▸ **Exercise set**
• a. From the Iceland Airwaves article below, quote verbatim the part that opens with the words containing "As the carnival" and closes with "festival kicks off.".
• b. Answer these questions from the Iceland Airwaves article below:
(i) On what date was the article published?
(ii) Who is credited for the photo?
(iii) In what year did Egill Tómasson start as an intern with the festival?

▸ **Excerpted passage**
++++
From Iceland — Making Airwaves Flow

Making Airwaves Flow

Published October 10, 2014

Egill Tómasson, on the evolution of the festival

Photo by
Hörður Sveinsson

Egill Tómasson, on the evolution of the festival

As the carnival of new music that is Iceland Airwaves approaches, the anticipation in the air is becoming palpable in Reykjavík. The festival pre-game is in full swing: there are posters all over town, the schedule and accompanying app have been launched, and the annual scramble for tickets that follows the inevitable “sold out!” announcement has begun. There’s a huge amount of behind-the-scenes work taking place in the final weeks before the festival kicks off.

Amongst the Airwaves organisers, one name will be particularly familiar to the production staff, venue owners, technicians and performers. Egill Tómasson is the longest-serving member of the team behind Iceland Airwaves, having started as an intern at the second Airwaves ever in the year 2000. Since then, his role has grown alongside the festival to include booking, Icelandic band relations and production. An unassuming, amiable guy peering from beneath the brim of a sports cap, Egill is an ever-present figure who helps turn the gears of the Airwaves machine.
++++
▸ **Data to examine**
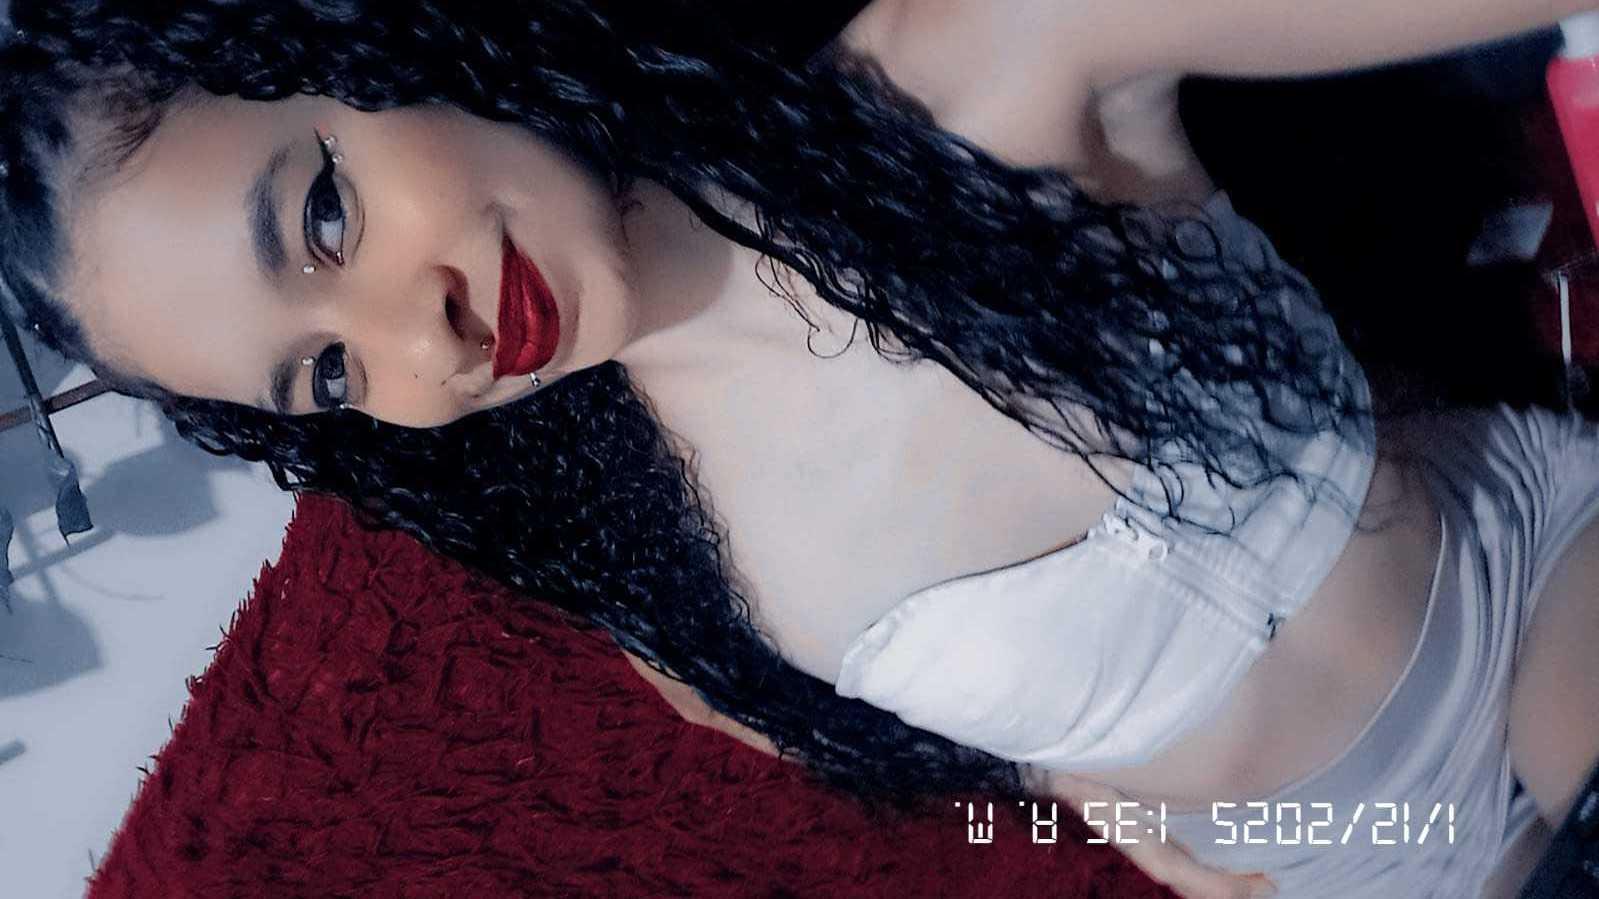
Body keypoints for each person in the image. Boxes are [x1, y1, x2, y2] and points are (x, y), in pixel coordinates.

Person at [3, 1, 1597, 895]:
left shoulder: (974, 76)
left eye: (325, 215)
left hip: (1535, 597)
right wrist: (1102, 803)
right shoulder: (669, 583)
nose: (429, 345)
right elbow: (968, 774)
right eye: (330, 374)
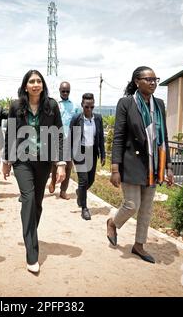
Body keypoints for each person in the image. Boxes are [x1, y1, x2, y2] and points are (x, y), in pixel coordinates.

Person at [107, 66, 174, 264]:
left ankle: (139, 245)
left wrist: (168, 165)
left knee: (146, 208)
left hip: (154, 164)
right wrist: (114, 168)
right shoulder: (126, 103)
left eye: (155, 79)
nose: (153, 83)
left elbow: (164, 137)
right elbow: (118, 136)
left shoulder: (159, 104)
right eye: (148, 79)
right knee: (131, 205)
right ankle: (112, 222)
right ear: (137, 81)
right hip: (131, 162)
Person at [2, 69, 66, 274]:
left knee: (37, 203)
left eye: (39, 81)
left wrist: (61, 163)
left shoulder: (51, 106)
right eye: (32, 81)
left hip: (44, 161)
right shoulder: (16, 106)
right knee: (28, 199)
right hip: (22, 161)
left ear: (43, 85)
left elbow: (59, 135)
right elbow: (11, 134)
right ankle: (32, 252)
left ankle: (30, 232)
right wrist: (7, 161)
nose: (36, 84)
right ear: (25, 86)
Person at [69, 93, 105, 220]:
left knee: (91, 180)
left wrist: (103, 154)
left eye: (91, 107)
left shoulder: (98, 119)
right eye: (86, 107)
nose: (89, 110)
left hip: (92, 152)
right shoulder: (76, 119)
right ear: (82, 106)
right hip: (80, 151)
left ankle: (80, 192)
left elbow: (101, 138)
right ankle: (84, 208)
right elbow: (71, 137)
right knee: (83, 180)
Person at [49, 81, 81, 200]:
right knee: (55, 163)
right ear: (59, 90)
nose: (65, 93)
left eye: (67, 91)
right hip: (56, 138)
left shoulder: (75, 106)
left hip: (69, 139)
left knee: (68, 165)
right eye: (63, 91)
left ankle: (63, 191)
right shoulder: (55, 104)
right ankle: (52, 181)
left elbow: (78, 122)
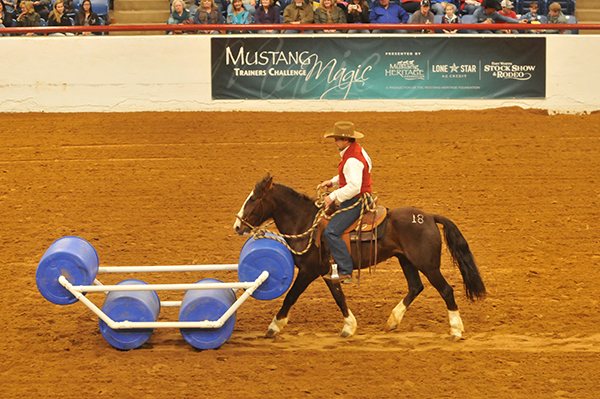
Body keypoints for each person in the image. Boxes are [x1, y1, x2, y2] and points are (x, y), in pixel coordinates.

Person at [321, 121, 373, 284]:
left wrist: (333, 196)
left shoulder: (351, 160)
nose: (334, 141)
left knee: (331, 231)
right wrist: (333, 182)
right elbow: (352, 176)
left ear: (346, 139)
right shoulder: (358, 151)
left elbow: (354, 187)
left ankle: (345, 271)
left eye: (337, 138)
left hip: (356, 200)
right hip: (360, 195)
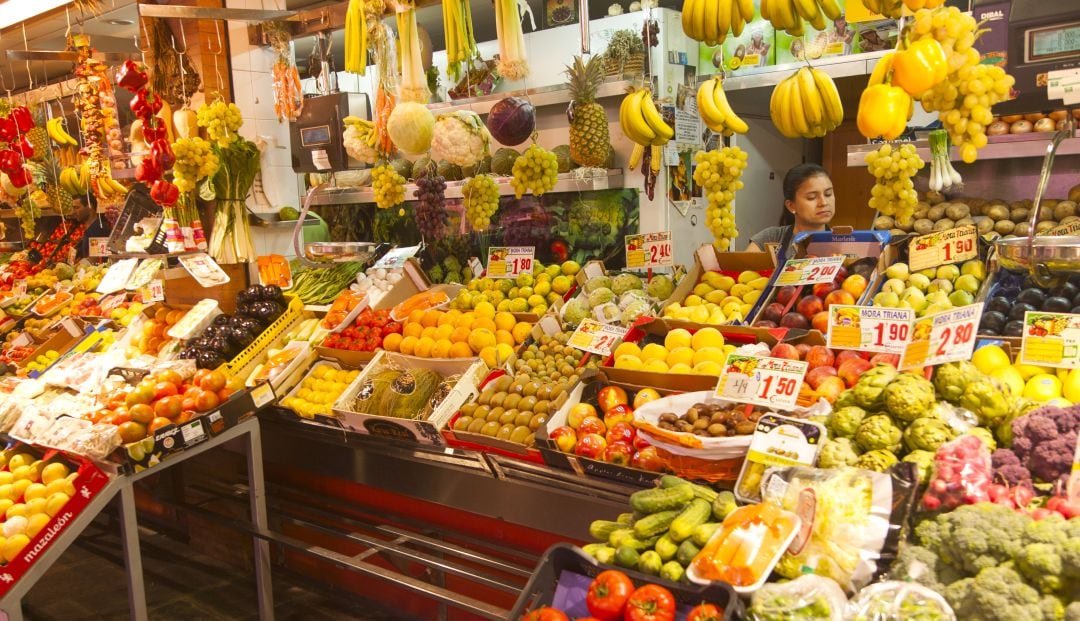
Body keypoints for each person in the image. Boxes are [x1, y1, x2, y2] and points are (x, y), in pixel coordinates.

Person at [747, 163, 834, 258]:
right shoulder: (771, 238)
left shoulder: (845, 241)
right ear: (791, 206)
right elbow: (743, 271)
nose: (824, 202)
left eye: (828, 194)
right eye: (811, 197)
++++
▸ **Set of answers**
• a.
As the carnival of new music that is Iceland Airwaves approaches, the anticipation in the air is becoming palpable in Reykjavík. The festival pre-game is in full swing: there are posters all over town, the schedule and accompanying app have been launched, and the annual scramble for tickets that follows the inevitable “sold out!” announcement has begun. There’s a huge amount of behind-the-scenes work taking place in the final weeks before the festival kicks off.

• b.
(i) October 10, 2014
(ii) Hörður Sveinsson
(iii) 2000